As all the caves, waterfalls and ruins near San Ignacio were still closed after the hurricane, we headed directly towards our next destination: Caye Caulker. A very chilled out island off the coast of Belize, we spent a relaxing couple of days eating lobster ceviche, snorkelling and swimming at the beach. A welcome change to the last few months of hiking!

Before we knew it, we were jumping on board the Ragga Empress – a 38 foot catamaran that would take us sailing down 80 miles of the second largest barrier reef in the world. Over the next few days, we snorkelled, fished and swam our way down the reef, serenaded by our charismatic guide Shane’s singing, and his sidekick Shaq’s daily calls for rounds of Rum Punch (that seemed to arrive earlier and earlier each day)…
The highlights were snorkelling with a manatee – the herbivorous ‘sea cow’, sunset swimming on our own, miniature desert islands, spear fishing for lobsters and lion fish (exotic, and destructive), and fishing off the back of the boat – where our friend Grant caught an enormous barracuda (which we sampled a fresh sushi less than half an hour after it had been drowned in rum)!
Placencia – which had all the markings of a lazy beachside town, where we could let the day quietly pass while we alternated between our hammocks and the beach. The only detractor was our steroid-bloated, overly-opinionated, ex-marine, Trump-supporting, private military Texan roommate who’s philosophy in life was ‘only the strong will survive’ and who’s answer to everything seemed to be “more guns”, and if all else failed, “more knives”.
With a few days to spare, we then headed back out to San Ignacio, so that we could visit the famous caves nearby, that had been closed when we were first there. We were so glad we did! The annual September festivities that marked Belize’s establishment as a nation had begun early, and we were treated to an evening of local performances in the town square. The weekend markets were also back to their full glory, and we filled our bellies on all the delicious local fare, and stocked up on scrumptious fruit and veggies with excitement of having a full kitchen at our hostel to cook meals, after a couple of months cooking out of the back of our van or on our MSR stove.

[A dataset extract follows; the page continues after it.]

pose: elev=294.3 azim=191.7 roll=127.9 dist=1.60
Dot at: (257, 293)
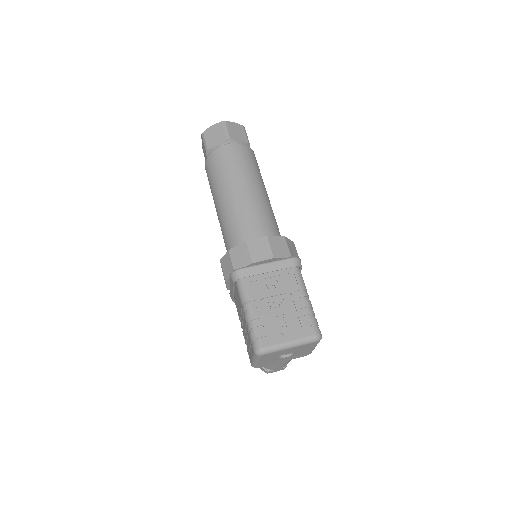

We took day trips to the local Cahal Pech ruins, where there is evidence of continuous habitation from as early as 1200 BC – and to Monkey Falls, where we could sit beneath the deliciously cool waterfall and swim in the gorgeous green rock pool beneath for hours.

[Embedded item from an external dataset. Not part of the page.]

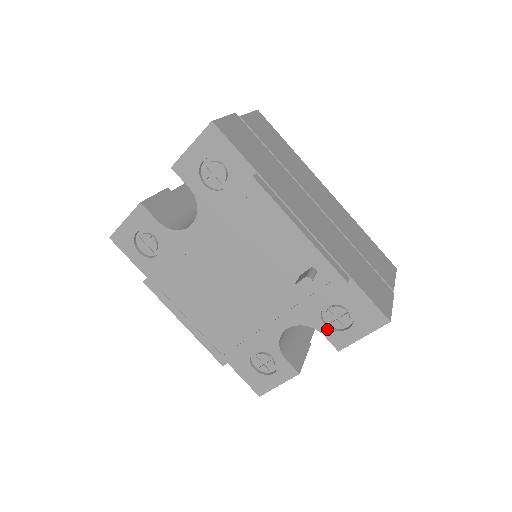
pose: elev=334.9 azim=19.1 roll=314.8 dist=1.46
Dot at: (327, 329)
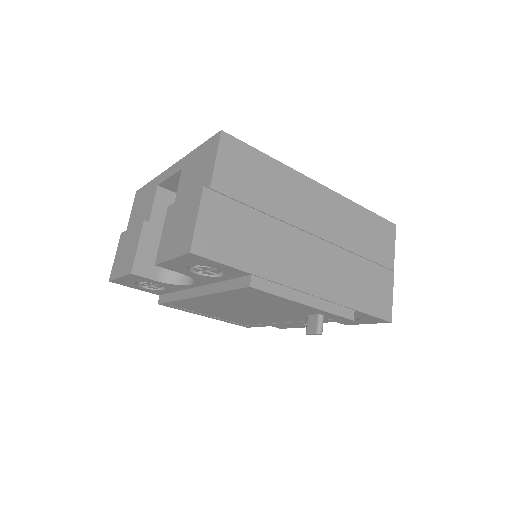
Dot at: occluded
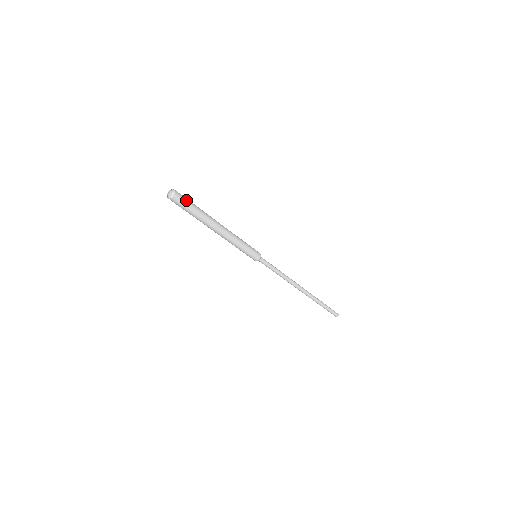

We also took a tour to the Actun Tunichil Muknal (ATM) cave, which had been a significant Mayan site for centuries and is now unbelievably full of artefacts, including innumerable ceramic pots that were offered to the Gods alongside potentially more significant offerings including remains of monkeys, and several human skeletons that were sacrificed to the gods. The Mayans believed that caves were the gateway to the underworld and the zone between life and death, and priests would take offerings from the people there to appease the gods. In particular, offerings seem to have been made to gain relief from a centuries-long drought that afflicted the Belize region. Tens of human skeletons have been found throughout the ATM cave complex, indicating that the people were getting very desperate indeed!

Unfortunately, some years ago a tourist dropped their camera on top of one of the skeletons and smashed the 1,000 year old skull, and so today cameras are banned – but the organisation who took us through did provide generic photos to jog our memories.
Before we knew it, we were back on the bus and bumping our way towards Belize City to fly back to LA, to get back on the road again and head towards the Sierra Nevada mountain range with our next adventure in sight – the Sierra High Route.